[PATCH 2/3] iommu: mediatek: Add support of unmanaged iommu domain

Robin Murphy robin.murphy at arm.com
Thu Sep 14 07:19:20 PDT 2023


On 2023-09-14 09:07, Alexandre Bailon wrote:
> Hi,
> 
> Sorry for long delay before the response.
> 
> On 2/14/23 06:48, Yong Wu (吴勇) wrote:
>> On Tue, 2023-01-31 at 16:31 +0100, Alexandre Bailon wrote:
>>>
>>> On 1/31/23 15:15, Robin Murphy wrote:
>>>> On 31/01/2023 1:08 pm, Alexandre Bailon wrote:
>>>>> Hi Robin
>>>>>
>>>>> On 1/30/23 13:04, Robin Murphy wrote:
>>>>>> On 2023-01-30 10:27, Alexandre Bailon wrote:
>>>>>>> Currently, the driver can allocate an unmanaged iommu domain.
>>>>>>> But, this only works for SoC having multiple bank or multiple
>>>>>>> iova
>>>>>>> region.
>>>>>>
>>>>>> That is for good reason - there is only a single pagetable per
>>>>>> bank,
>>>>>> so if there are multiple devices assigned to a single bank,
>>>>>> they
>>>>>> cannot possibly be attached to different domains at the same
>>>>>> time.
>>>>>> Hence why the banks are modelled as groups.
>>>>>
>>>>> I understand.
>>>>> I am trying to upstream a remoteproc driver but the remote
>>>>> processor is
>>>>> behind the iommu.
>>>>> remoteproc can manage the iommu but it requires an unmanaged
>>>>> domain.
>>>>> I tried a couple of things but this cause code duplication,
>>>>> implies many hacks and not always reliable.
>>>>> Do you have any suggestion ?
>>>>
>>>> If there are other active devices behind the same IOMMU, and the
>>>> remoteproc device cannot be isolated into its own bank using the
>>>> existing IOMMU driver logic, then the remoteproc driver cannot
>>>> manage
>>>> the IOMMU directly, and must just use the regular DMA API. There's
>>>> no
>>>> way around it; you can't have two different parts of the kernel
>>>> both
>>>> thinking they have exclusive control of a single IOMMU address
>>>> space at
>>>> the same time. Similarly, remoteproc also cannot take explicit
>>>> control
>>>> of a multi-device group if it's not actually in control of the
>>>> other
>>>> devices, since their drivers will not be expecting the DMA address
>>>> space
>>>> to suddenly change underfoot - that's why iommu_attach_device() has
>>>> the
>>>> check which you presumably ran into.
>>>
>>> Unfortunately, we can't just use the regular DMA API.
>>> Basically, the firmware use static addresses (and the remote core is
>>> only supposed to access addresses between 0x60000000 and 0x70000000).
>>> When we use DMA API, we get a random address that doesn't match what
>>> the
>>> firmware would expect.
>>> remoteproc use directly the iommu API to map physical address to the
>>> static address expected by the firmware when DMA API can't be use.

(Records)
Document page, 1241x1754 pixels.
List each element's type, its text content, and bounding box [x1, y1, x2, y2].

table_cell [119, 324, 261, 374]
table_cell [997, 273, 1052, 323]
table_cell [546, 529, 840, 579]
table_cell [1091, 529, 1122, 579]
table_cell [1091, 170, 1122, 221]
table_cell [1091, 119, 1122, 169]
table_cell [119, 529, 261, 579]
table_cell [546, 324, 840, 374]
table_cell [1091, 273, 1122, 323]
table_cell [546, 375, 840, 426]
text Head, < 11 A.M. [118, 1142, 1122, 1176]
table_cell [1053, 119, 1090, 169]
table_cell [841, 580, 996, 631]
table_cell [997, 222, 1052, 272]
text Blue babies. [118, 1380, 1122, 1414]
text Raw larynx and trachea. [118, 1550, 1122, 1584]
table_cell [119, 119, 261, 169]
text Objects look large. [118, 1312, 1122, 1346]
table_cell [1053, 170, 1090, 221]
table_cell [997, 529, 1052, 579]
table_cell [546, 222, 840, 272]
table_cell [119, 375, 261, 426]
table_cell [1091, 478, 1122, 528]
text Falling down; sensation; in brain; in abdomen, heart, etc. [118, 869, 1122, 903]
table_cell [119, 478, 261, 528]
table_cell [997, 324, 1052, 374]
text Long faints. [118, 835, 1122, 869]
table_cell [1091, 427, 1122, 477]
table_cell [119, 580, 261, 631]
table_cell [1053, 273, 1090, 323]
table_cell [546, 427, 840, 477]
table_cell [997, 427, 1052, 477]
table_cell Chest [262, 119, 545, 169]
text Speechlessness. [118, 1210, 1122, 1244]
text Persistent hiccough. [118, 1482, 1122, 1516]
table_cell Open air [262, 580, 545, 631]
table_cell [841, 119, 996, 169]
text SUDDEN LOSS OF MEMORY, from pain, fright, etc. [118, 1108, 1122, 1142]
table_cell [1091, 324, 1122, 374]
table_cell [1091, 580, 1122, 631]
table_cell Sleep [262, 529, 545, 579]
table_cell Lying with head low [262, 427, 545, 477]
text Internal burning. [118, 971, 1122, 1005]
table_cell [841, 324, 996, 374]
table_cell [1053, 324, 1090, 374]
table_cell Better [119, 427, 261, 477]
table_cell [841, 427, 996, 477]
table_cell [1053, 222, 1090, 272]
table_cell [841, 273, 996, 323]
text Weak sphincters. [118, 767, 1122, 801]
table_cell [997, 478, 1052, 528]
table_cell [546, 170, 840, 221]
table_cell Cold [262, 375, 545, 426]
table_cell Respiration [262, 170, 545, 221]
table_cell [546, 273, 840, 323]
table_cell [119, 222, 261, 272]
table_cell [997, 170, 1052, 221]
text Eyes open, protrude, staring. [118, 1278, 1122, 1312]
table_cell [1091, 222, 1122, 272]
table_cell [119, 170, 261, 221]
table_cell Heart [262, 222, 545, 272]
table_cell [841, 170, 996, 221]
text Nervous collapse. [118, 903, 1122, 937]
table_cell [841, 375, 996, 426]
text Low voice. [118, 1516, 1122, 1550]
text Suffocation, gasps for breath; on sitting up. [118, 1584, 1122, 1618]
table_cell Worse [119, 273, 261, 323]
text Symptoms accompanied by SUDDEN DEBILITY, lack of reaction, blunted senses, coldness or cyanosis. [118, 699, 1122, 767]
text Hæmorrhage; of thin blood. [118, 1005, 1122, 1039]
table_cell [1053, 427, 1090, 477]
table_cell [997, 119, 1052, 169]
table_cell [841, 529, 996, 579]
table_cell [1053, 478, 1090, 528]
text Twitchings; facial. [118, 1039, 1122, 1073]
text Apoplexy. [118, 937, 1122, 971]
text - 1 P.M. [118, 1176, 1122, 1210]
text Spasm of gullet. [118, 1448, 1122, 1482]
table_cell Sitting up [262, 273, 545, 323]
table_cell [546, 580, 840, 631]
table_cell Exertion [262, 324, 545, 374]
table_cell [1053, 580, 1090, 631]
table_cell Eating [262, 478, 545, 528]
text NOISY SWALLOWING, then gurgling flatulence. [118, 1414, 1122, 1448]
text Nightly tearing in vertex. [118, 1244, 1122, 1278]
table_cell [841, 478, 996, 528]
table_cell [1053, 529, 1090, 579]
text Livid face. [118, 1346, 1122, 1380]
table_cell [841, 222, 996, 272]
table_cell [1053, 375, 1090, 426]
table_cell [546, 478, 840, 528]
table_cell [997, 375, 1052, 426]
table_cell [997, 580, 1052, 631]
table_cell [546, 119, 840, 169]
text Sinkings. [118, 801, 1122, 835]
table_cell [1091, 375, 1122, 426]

Exercise instructions:
In the mailing-list thread about the MediaTek IOMMU patch, which address range is the remote core only supposed to access?

Solution for this problem:
Addresses between 0x60000000 and 0x70000000.